_ideals held in common_. Then will the architect conceive the city's
monument which will no longer be a temple, a prison, or a fortress;
then will the painter, the sculptor, the carver, the ornament-worker
know where to put their canvases, their statues, and their decoration;
deriving their power of execution from the same vital source, and
gloriously marching all together towards the future.

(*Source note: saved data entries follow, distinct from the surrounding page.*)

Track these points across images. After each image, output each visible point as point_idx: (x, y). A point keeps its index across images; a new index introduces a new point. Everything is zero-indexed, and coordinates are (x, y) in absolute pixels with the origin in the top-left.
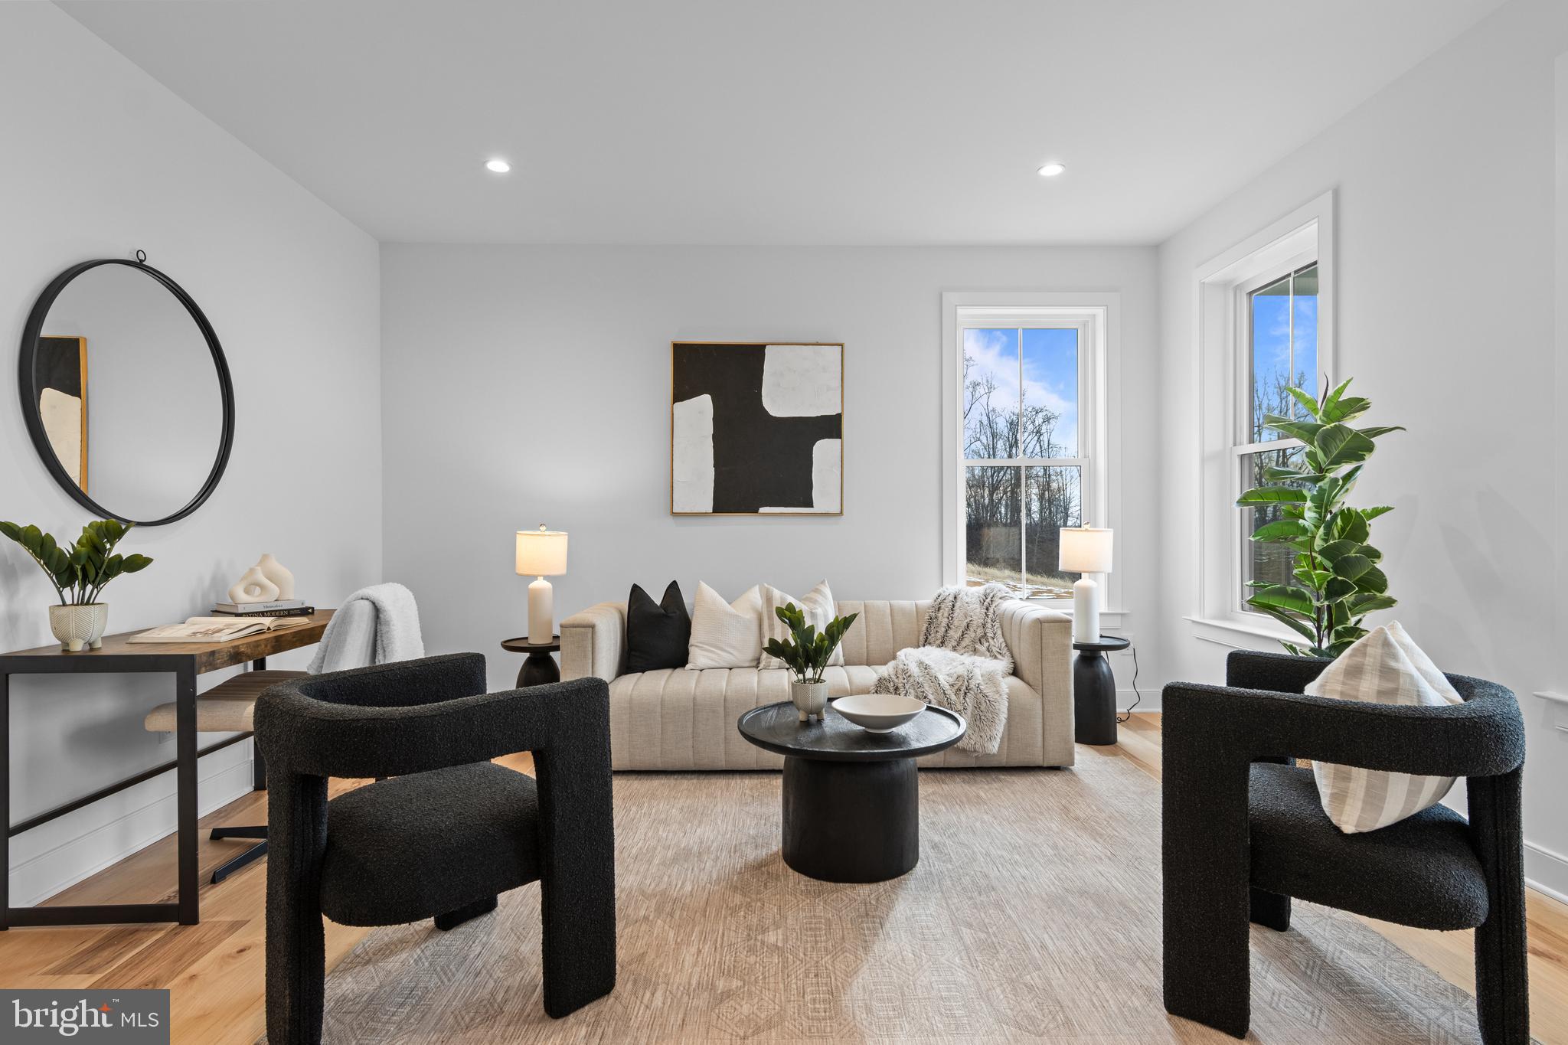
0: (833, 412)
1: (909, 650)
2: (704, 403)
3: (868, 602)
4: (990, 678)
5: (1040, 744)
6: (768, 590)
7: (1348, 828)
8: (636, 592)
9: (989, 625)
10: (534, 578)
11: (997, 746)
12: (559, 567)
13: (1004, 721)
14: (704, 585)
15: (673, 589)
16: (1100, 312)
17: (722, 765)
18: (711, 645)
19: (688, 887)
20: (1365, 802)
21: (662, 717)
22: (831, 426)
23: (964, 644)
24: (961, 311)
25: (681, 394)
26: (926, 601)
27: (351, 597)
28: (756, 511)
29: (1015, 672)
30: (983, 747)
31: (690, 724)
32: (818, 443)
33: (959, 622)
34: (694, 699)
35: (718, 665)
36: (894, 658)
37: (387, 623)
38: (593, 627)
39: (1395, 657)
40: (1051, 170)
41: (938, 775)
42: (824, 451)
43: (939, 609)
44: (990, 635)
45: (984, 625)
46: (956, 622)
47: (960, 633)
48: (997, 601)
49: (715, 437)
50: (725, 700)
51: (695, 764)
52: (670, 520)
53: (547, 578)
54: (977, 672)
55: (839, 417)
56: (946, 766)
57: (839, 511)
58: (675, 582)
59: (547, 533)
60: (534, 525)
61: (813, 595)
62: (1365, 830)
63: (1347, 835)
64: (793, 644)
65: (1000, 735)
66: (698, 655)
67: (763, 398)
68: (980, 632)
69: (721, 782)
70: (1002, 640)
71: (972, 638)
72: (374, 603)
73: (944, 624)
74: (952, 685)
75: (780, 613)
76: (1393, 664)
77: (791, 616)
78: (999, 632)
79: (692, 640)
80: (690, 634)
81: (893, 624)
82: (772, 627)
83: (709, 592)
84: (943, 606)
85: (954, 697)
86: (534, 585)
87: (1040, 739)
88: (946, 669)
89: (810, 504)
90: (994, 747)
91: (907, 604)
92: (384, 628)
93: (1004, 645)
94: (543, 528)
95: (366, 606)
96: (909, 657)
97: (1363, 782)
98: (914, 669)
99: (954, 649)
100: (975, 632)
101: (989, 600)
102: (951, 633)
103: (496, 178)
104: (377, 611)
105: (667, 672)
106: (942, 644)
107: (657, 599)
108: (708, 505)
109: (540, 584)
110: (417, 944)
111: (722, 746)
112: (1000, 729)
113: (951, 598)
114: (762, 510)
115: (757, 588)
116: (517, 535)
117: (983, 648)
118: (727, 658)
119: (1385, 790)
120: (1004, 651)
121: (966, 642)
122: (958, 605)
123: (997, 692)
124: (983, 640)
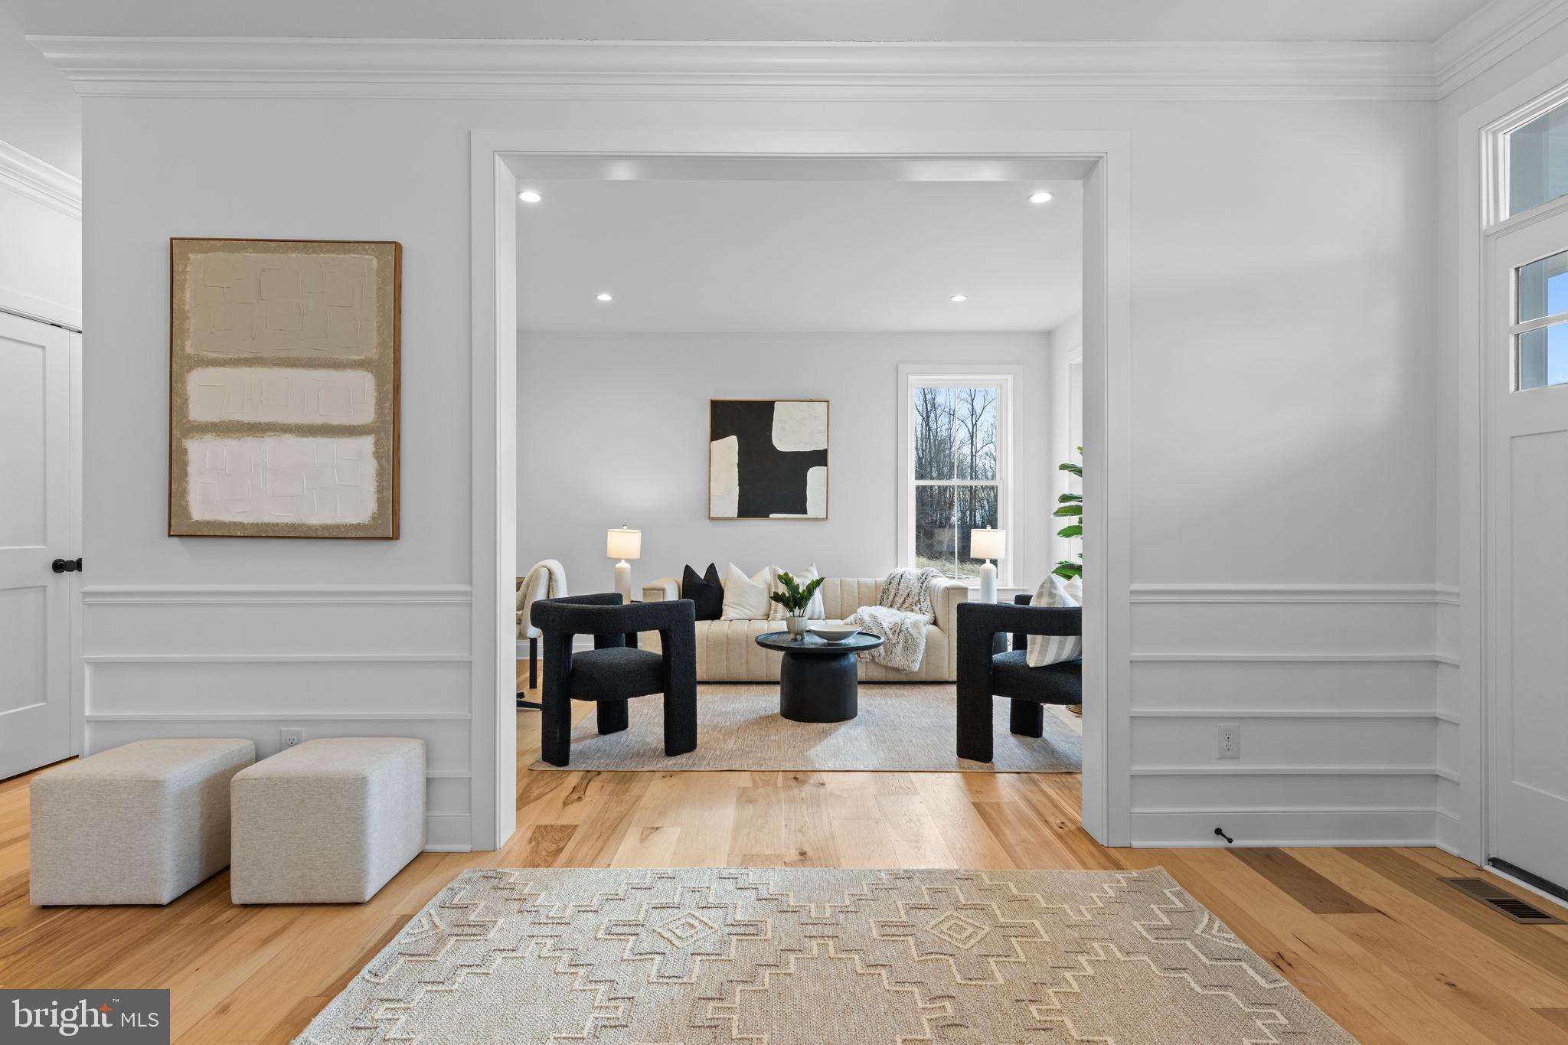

But till then art can only vegetate. The best canvases of modern artists
are those that represent nature, villages, valleys, the sea with its
dangers, the mountain with its splendours. But how can the painter
express the poetry of work in the fields if he has only contemplated it,
imagined it, if he has never delighted in it himself? If he only knows
it as a bird of passage knows the country he soars over in his
migrations? If, in the vigour of early youth, he has not followed the
plough at dawn, and enjoyed mowing grass with a large sweep of the
scythe next to hardy haymakers vying in energy with lively young girls
who fill the air with their songs? The love of the soil and of what
grows on it is not acquired by sketching with a paint-brush--it is only
in its service; and without loving it, how paint it? This is why all
that the best painters have produced in this direction is still so
imperfect, not true to life, nearly always merely sentimental. There is
no _strength_ in it.
You must have seen a sunset when returning from work. You must have been
a peasant among peasants to keep the splendour of it in your eye. You
must have been at sea with fishermen at all hours of the day and night,
have fished yourself, struggled with the waves, faced the storm, and
after rough work experienced the joy of hauling a heavy net, or the
disappointment of seeing it empty, to understand the poetry of fishing.
You must have spent time in a factory, known the fatigues and the joys
of creative work, forged metals by the vivid light of a blast furnace,
have felt the life in a machine, to understand the power of man and to
express it in a work of art. You must, in fact, be permeated with
popular feelings, to describe them.
Besides, the works of future artists who will have lived the life of
the people, like the great artists of the past, will not be destined for
sale. They will be an integral part of a living whole that would not be
complete without them, any more than they would be complete without it.